As considerações sobre o trauma induzem ainda a refletir sobre pedaços de memórias que operam como experiências não subjetivadas, mas que deixaram marcas profundas, produzindo ruídos: "Os elementos-beta (na ausência de função-alfa para convertê-los em elementos-alfa) só servem para evacuação ou para armazenamento - não como memória - mas como ruído psíquico", afirma Thomas Ogden (2010), fazendo referência aos conceitos do psicanalista Wilfred Bion.


A psicanálise, portanto, a partir do legado freudiano, continuou desenvolvendo a noção da memória, sua constituição e seus efeitos no psiquismo, considerando, além do recalque, processos como a clivagem e a noção de trauma. Tais desdobramentos também ampliaram o próprio conceito para além apenas da clínica. No Brasil, por exemplo, é pouco possível pensar a subjetividade de uma forma ampla sem refletir sobre sua memória escravagista, a destruição dos povos indígenas e da terra, a ditadura, todas essas memórias ainda reatualizadas em cada história singular e que repercutem nos acontecimentos e circunstâncias do tempo presente.


Memórias e ruídos no contemporâneo


O filósofo Walter Benjamin (1936) fala sobre os soldados que, ao final da guerra, após viverem tantas experiências traumáticas, ao invés de voltarem mais ricos em narrativas, retornavam mais pobres em experiência comunicável. Posteriormente, Giorgio Agamben (2005) acrescenta, sobre esse apontamento de Walter Benjamin, que "nós hoje sabemos que, para a destruição da experiência, uma catástrofe não é de modo algum necessária, e que a pacífica existência cotidiana em uma grande cidade é, para esse fim, perfeitamente suficiente". Agamben fala da imediatez e do caos de estímulos que produz diversos eventos ao longo de um único dia, mas não necessariamente experiências. É preciso, portanto, se debruçar, e a psicanálise tem muito a pensar acerca do lugar da memória no nosso tempo.


Psicanalistas contemporâneos dão ênfase à importância de se considerar na clínica atual os elementos de memória não simbolizados, não pensados. Nessa dimensão, o recordar e o elaborar parecem entrar em curto-circuito, dando lugar à repetição e desinvestimentos articulados à pulsão de morte. A tríade recordar-repetir-elaborar, portanto, torna-se insuficiente quando o analisando não é capaz de representar algumas experiências devidamente, a partir do trabalho psíquico de ligações.

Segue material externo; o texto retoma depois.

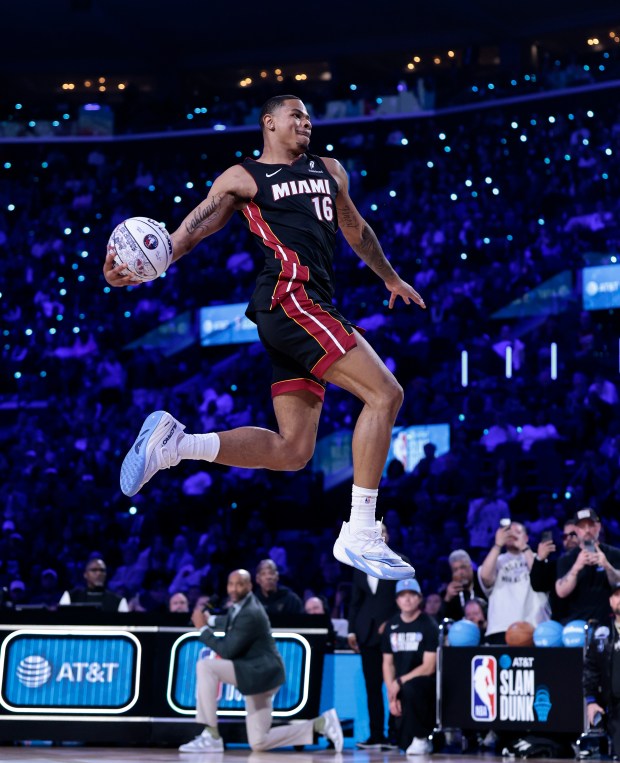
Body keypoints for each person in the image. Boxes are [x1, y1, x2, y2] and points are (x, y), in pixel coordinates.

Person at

A memória na atualidade se depara com um modo de vida que parece dificultar a integração das experiências e favorece uma desarmonia com a própria intimidade subjetiva. O digital, intensificado na pandemia, torna-se um elemento frequentemente intrusivo, do qual não se pode escapar. Em poucos segundos com o celular em mãos, somos inundados por mensagens, fatos, opiniões, comunicações e eventos do mundo inteiro. A descontinuidade e a fragmentação aparecem como características desse tempo.


Da mesma forma que Freud escutou o seu tempo para dar início à construção do campo psicanalítico, com maior ênfase na neurose e, especificamente em relação ao trabalho clínico, na força patogênica do recalque, os psicanalistas da contemporaneidade buscam escutar o mundo presente, pois isso reflete diretamente com as demandas clínicas que chegam aos consultórios e produzem efeitos em relação ao manejo.